Interview Importance¶

Mistral 7B is frequently discussed in interviews about efficient model architectures and inference optimization. GQA in particular is a must-know for serving systems.

Difficulty Level: ⭐⭐⭐ (Medium)¶

Interview Questions & Answers¶

Q1: Compare GQA to MHA and MQA — what is saved at inference?¶

Answer: - MHA (Multi-Head Attention): Each query head has its own KV head. KV cache = \(2 \times 32 \times d_{\text{head}} \times N\) - MQA (Multi-Query Attention): All query heads share one KV head. KV cache = \(2 \times 1 \times d_{\text{head}} \times N\). Maximum savings but quality drops. - GQA: Groups of query heads share KV heads (e.g., 4 queries per KV). KV cache = \(2 \times 8 \times d_{\text{head}} \times N\). 4× less than MHA with minimal quality loss.

At 32K sequence length with 32 heads and bfloat16: MHA = 512MB, GQA (8 groups) = 128MB, MQA = 16MB per layer.

Q2: What is the throughput-quality trade-off of sliding window attention?¶

Answer: SWA reduces complexity from \(O(N^2)\) to \(O(NW)\), enabling: - Higher throughput: Fewer attention computations per token - Fixed memory: KV cache is bounded by \(W\), not \(N\) - Trade-off: Tokens beyond \(W\) positions ago can only be accessed indirectly through stacked layers. Tasks requiring precise long-range retrieval (e.g., "repeat the first word") may suffer. For most natural language tasks, important information propagates well through layers.
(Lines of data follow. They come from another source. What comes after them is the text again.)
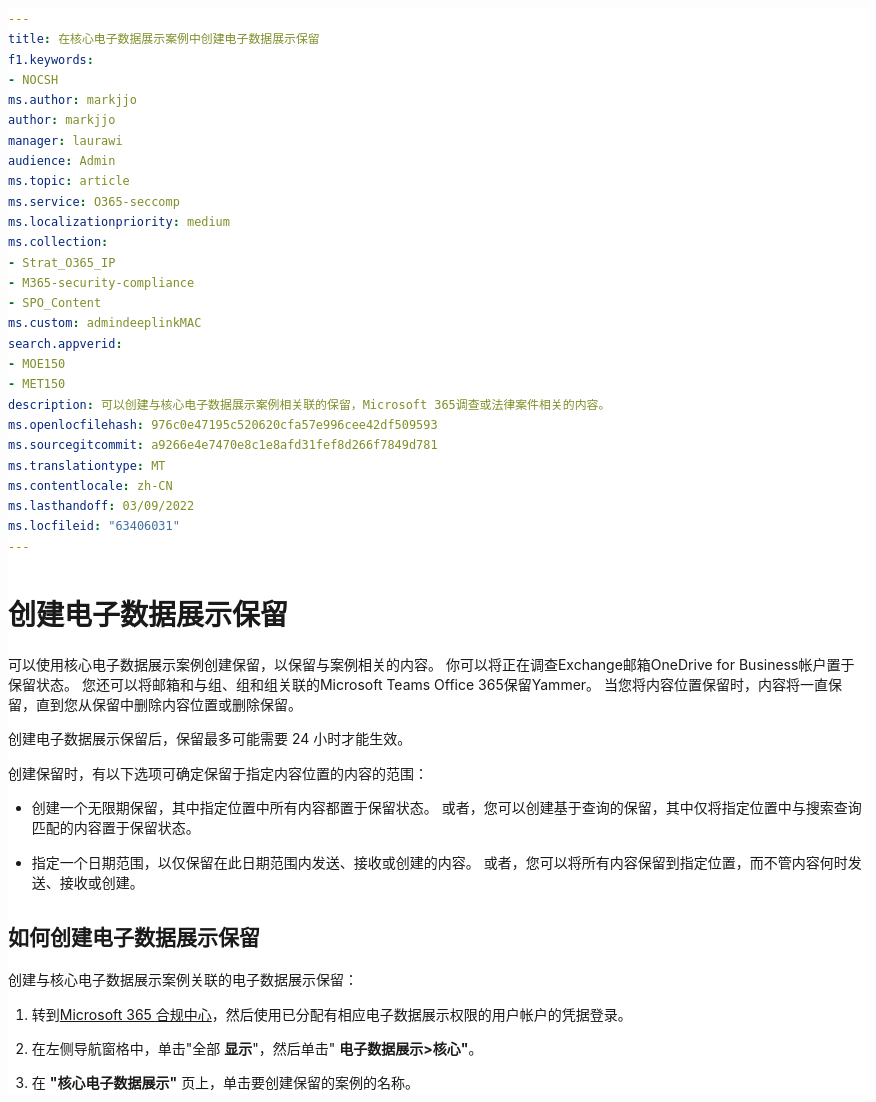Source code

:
 ```yaml
---
title: 在核心电子数据展示案例中创建电子数据展示保留
f1.keywords:
- NOCSH
ms.author: markjjo
author: markjjo
manager: laurawi
audience: Admin
ms.topic: article
ms.service: O365-seccomp
ms.localizationpriority: medium
ms.collection:
- Strat_O365_IP
- M365-security-compliance
- SPO_Content
ms.custom: admindeeplinkMAC
search.appverid:
- MOE150
- MET150
description: 可以创建与核心电子数据展示案例相关联的保留，Microsoft 365调查或法律案件相关的内容。
ms.openlocfilehash: 976c0e47195c520620cfa57e996cee42df509593
ms.sourcegitcommit: a9266e4e7470e8c1e8afd31fef8d266f7849d781
ms.translationtype: MT
ms.contentlocale: zh-CN
ms.lasthandoff: 03/09/2022
ms.locfileid: "63406031"
---
```

# <a name="create-an-ediscovery-hold"></a>创建电子数据展示保留

可以使用核心电子数据展示案例创建保留，以保留与案例相关的内容。 你可以将正在调查Exchange邮箱OneDrive for Business帐户置于保留状态。 您还可以将邮箱和与组、组和组关联的Microsoft Teams Office 365保留Yammer。 当您将内容位置保留时，内容将一直保留，直到您从保留中删除内容位置或删除保留。

创建电子数据展示保留后，保留最多可能需要 24 小时才能生效。

创建保留时，有以下选项可确定保留于指定内容位置的内容的范围：
  
- 创建一个无限期保留，其中指定位置中所有内容都置于保留状态。 或者，您可以创建基于查询的保留，其中仅将指定位置中与搜索查询匹配的内容置于保留状态。

- 指定一个日期范围，以仅保留在此日期范围内发送、接收或创建的内容。 或者，您可以将所有内容保留到指定位置，而不管内容何时发送、接收或创建。
  
## <a name="how-to-create-an-ediscovery-hold"></a>如何创建电子数据展示保留

创建与核心电子数据展示案例关联的电子数据展示保留：
  
1. 转到<a href="https://go.microsoft.com/fwlink/p/?linkid=2077149" target="_blank">Microsoft 365 合规中心</a>，然后使用已分配有相应电子数据展示权限的用户帐户的凭据登录。

2. 在左侧导航窗格中，单击"全部 **显示**"，然后单击" **电子数据展示>核心"**。

3. 在 **"核心电子数据展示"** 页上，单击要创建保留的案例的名称。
Q3: When would you still prefer a 70B dense model over a strong 7B?¶

Answer: 1. Complex reasoning: Multi-step math, code, and logical reasoning benefit from more parameters 2. Knowledge-intensive tasks: Larger models store more factual knowledge in their weights 3. Low-resource languages: Smaller models allocate less capacity to underrepresented languages 4. High-stakes applications: Medical, legal, financial tasks where accuracy matters more than latency 5. When latency doesn't matter: Batch processing where you can afford slower inference 6. Instruction following: Larger models generally follow complex, multi-constraint instructions better

Q4: How does rolling buffer KV cache work?¶

Answer: Instead of an ever-growing KV cache, SWA uses a fixed-size circular buffer of size \(W\). Position \(i\) is stored at index \(i \bmod W\). When the buffer is full, new entries overwrite the oldest ones. This means: - Memory is constant regardless of sequence length - No garbage collection needed — old entries are naturally recycled - The GPU can pre-allocate the exact buffer size needed

Connections to Other Papers¶

LLaMA → Mistral builds on LLaMA's architecture (RMSNorm, SwiGLU, RoPE)
FlashAttention → Mistral uses FlashAttention-2 for efficient computation
Mixtral → Extends Mistral 7B with Mixture of Experts
Chinchilla → Mistral's strong 7B performance validates efficient training

Key Takeaways for Quick Review¶

Concept	Remember
Model size	7B parameters
Key innovations	GQA + Sliding Window Attention
GQA	Multiple query heads share KV heads → 4× less KV cache
SWA window	4,096 tokens per layer
Effective context	32 layers × 4,096 = 131K tokens via stacking
Rolling buffer	Fixed-size KV cache using circular buffer
Key result	7B matching LLaMA-2 13B and beating LLaMA-1 34B